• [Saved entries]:
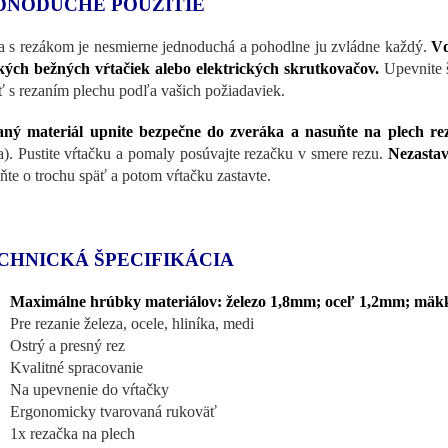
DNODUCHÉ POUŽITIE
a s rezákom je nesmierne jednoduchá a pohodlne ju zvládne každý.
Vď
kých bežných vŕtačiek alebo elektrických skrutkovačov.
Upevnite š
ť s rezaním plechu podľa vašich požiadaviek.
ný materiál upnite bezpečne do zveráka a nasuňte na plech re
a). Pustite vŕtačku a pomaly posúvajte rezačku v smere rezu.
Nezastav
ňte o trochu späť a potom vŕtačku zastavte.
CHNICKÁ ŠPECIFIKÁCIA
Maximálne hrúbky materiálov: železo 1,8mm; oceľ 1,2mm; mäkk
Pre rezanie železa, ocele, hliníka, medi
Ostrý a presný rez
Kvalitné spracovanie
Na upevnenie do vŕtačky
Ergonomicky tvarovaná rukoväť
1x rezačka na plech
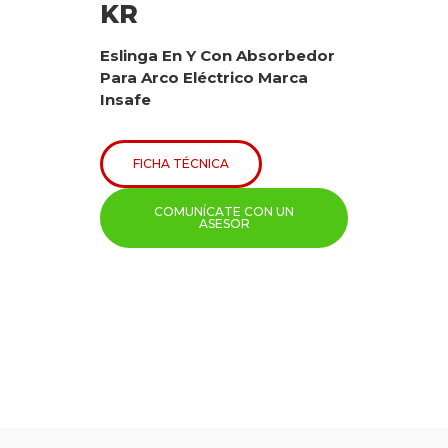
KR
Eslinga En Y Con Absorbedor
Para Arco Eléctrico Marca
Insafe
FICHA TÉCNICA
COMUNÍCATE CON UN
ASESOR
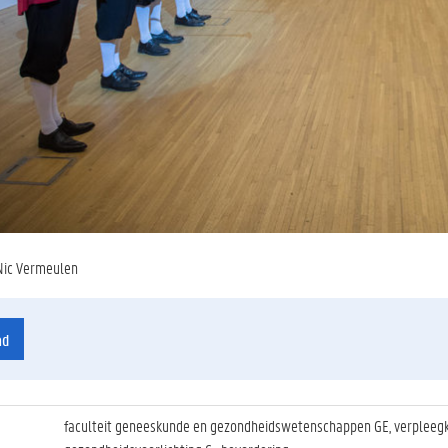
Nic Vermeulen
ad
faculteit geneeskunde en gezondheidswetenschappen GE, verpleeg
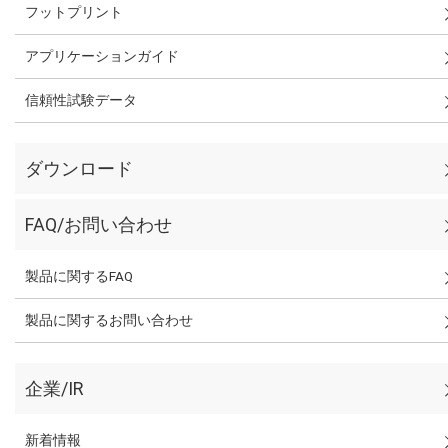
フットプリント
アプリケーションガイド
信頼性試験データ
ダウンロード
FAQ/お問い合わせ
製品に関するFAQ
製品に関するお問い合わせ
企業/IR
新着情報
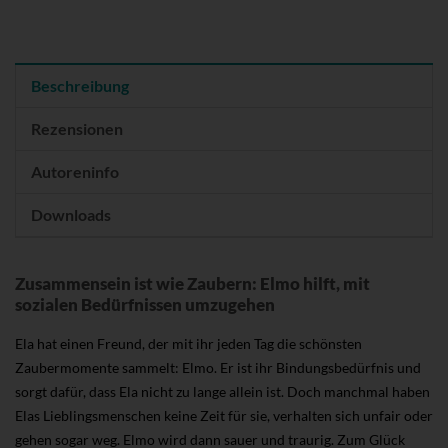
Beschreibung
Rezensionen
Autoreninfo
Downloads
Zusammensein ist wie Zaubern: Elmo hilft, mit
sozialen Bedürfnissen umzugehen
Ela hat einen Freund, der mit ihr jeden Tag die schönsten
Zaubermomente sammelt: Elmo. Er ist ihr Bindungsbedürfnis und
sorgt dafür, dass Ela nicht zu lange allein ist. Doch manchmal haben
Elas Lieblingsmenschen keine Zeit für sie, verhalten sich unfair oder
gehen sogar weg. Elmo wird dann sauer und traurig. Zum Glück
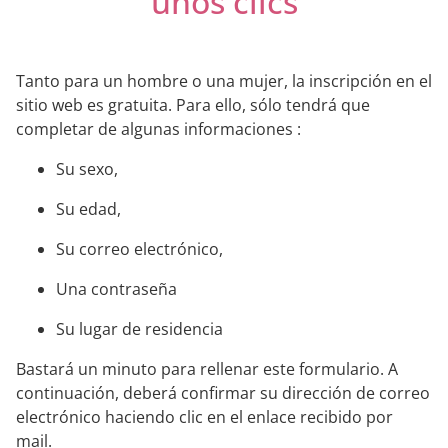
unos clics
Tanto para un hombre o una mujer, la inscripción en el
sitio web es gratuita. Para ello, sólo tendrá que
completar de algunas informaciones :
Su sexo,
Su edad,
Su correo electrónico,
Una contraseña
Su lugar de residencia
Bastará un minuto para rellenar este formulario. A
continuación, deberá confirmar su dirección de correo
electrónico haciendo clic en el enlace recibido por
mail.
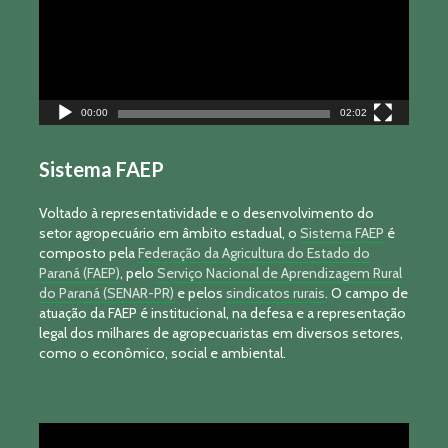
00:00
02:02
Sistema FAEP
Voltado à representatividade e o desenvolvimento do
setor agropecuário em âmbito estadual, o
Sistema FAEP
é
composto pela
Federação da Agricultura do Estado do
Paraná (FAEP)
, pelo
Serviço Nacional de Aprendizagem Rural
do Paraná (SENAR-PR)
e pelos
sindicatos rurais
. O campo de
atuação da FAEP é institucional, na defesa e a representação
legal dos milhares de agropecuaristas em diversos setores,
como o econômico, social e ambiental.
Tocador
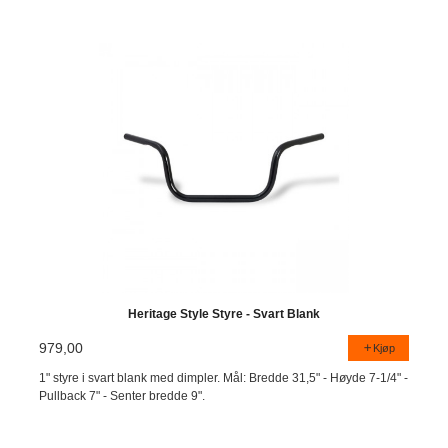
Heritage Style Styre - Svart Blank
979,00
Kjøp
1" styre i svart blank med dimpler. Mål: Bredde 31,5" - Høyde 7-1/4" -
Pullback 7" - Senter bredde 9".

• [DIRECTIONS]: Each line above should be written out again unchanged; no images are to be carried over.

• [WRITTEN ANSWER]:
DNODUCHÉ POUŽITIE
a s rezákom je nesmierne jednoduchá a pohodlne ju zvládne každý.
Vď
kých bežných vŕtačiek alebo elektrických skrutkovačov.
Upevnite š
ť s rezaním plechu podľa vašich požiadaviek.
ný materiál upnite bezpečne do zveráka a nasuňte na plech re
a). Pustite vŕtačku a pomaly posúvajte rezačku v smere rezu.
Nezastav
ňte o trochu späť a potom vŕtačku zastavte.
CHNICKÁ ŠPECIFIKÁCIA
Maximálne hrúbky materiálov: železo 1,8mm; oceľ 1,2mm; mäkk
Pre rezanie železa, ocele, hliníka, medi
Ostrý a presný rez
Kvalitné spracovanie
Na upevnenie do vŕtačky
Ergonomicky tvarovaná rukoväť
1x rezačka na plech
KR
Eslinga En Y Con Absorbedor
Para Arco Eléctrico Marca
Insafe
FICHA TÉCNICA
COMUNÍCATE CON UN
ASESOR
Nic Vermeulen
ad
faculteit geneeskunde en gezondheidswetenschappen GE, verpleeg
フットプリント
アプリケーションガイド
信頼性試験データ
ダウンロード
FAQ/お問い合わせ
製品に関するFAQ
製品に関するお問い合わせ
企業/IR
新着情報
Beschreibung
Rezensionen
Autoreninfo
Downloads
Zusammensein ist wie Zaubern: Elmo hilft, mit
sozialen Bedürfnissen umzugehen
Ela hat einen Freund, der mit ihr jeden Tag die schönsten
Zaubermomente sammelt: Elmo. Er ist ihr Bindungsbedürfnis und
sorgt dafür, dass Ela nicht zu lange allein ist. Doch manchmal haben
Elas Lieblingsmenschen keine Zeit für sie, verhalten sich unfair oder
gehen sogar weg. Elmo wird dann sauer und traurig. Zum Glück
unos clics
Tanto para un hombre o una mujer, la inscripción en el
sitio web es gratuita. Para ello, sólo tendrá que
completar de algunas informaciones :
Su sexo,
Su edad,
Su correo electrónico,
Una contraseña
Su lugar de residencia
Bastará un minuto para rellenar este formulario. A
continuación, deberá confirmar su dirección de correo
electrónico haciendo clic en el enlace recibido por
mail.
00:00
02:02
Sistema FAEP
Voltado à representatividade e o desenvolvimento do
setor agropecuário em âmbito estadual, o
Sistema FAEP
é
composto pela
Federação da Agricultura do Estado do
Paraná (FAEP)
, pelo
Serviço Nacional de Aprendizagem Rural
do Paraná (SENAR-PR)
e pelos
sindicatos rurais
. O campo de
atuação da FAEP é institucional, na defesa e a representação
legal dos milhares de agropecuaristas em diversos setores,
como o econômico, social e ambiental.
Tocador
Heritage Style Styre - Svart Blank
979,00
Kjøp
1" styre i svart blank med dimpler. Mål: Bredde 31,5" - Høyde 7-1/4" -
Pullback 7" - Senter bredde 9".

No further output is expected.